Opening the casket to say goodbye one last time, Scully finds Emily’s body taken, replaced by sandbags. Miraculously (or a plot contrivance, whichever way you look at it), Scully’s cross necklace is left in the casket, a bittersweet reminder of the too-brief maternal bond she shared with the sickly little girl. Scully may have returned to her faith when she was dying of cancer, but I’d be hard pressed to see her finding solace in a God who would present her with a child but take it away just as quickly.
Radhika: As difficult as Scully’s plight is in this episode, I find it admirable that she is eventually willing to give up on holding onto Emily when she realizes the misery the girl has gone through. Mulder presents the possibility of being able to help Emily to Scully, but by that point, Scully has grown staunch in her belief that she can’t — and shouldn’t — do more to prolong the little girl’s life. It’s a difficult decision for someone in Scully’s position to make, but she holds onto her ethics as a scientist (and decent human being) quite well. Whether she struggles with her faith after this is one thing, but Scully’s moral center holds true throughout. It’s all part of what makes the character study element of this two-parter so compelling, soapy sci-fi plot and all.

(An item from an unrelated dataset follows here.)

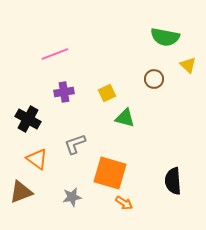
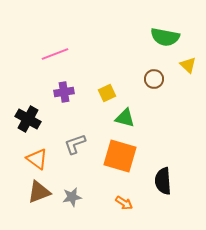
orange square: moved 10 px right, 17 px up
black semicircle: moved 10 px left
brown triangle: moved 18 px right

Mulder is also rather wonderful in this episode, fighting for Emily, fighting for his partner and doing as the latter wishes instead of only following his own personal gut instinct. His mostly silent outrage, minus the outburst quoted at the top of this blog post, is respectful — and while he still continues to blindly plunge into all sorts of missions as the show continues, here, he seems to understand his actions can easily affect someone else. Of course, he does have to explain why he never told Scully sooner about why Emily is even a possibility, but at least he is able to convey that he was trying to protect her.
That said, man — Scully sure has had it rough hasn’t she? By the time this series is over, both characters will have gone through way too much hell for anyone to endure, but this is nearly four seasons of Scully constantly suffering — abduction, attackers, cancer, and now a dying surprise child after finding out she can’t have kids. (And then on top of that, her idiot brother shows up to her surprise daughter’s funeral with his wife and newborn child. Let’s just keep kicking her while she’s down, show!) It’s pretty exhausting to watch at this point and if Gillian Anderson wasn’t such a magnificent actress, I’m not sure how much I’d be able to buy this set of episodes. This is ultimately a sad set of mythology episodes to watch, and while the acting keeps them compelling, I’m happy to move onto the next chapter of the show.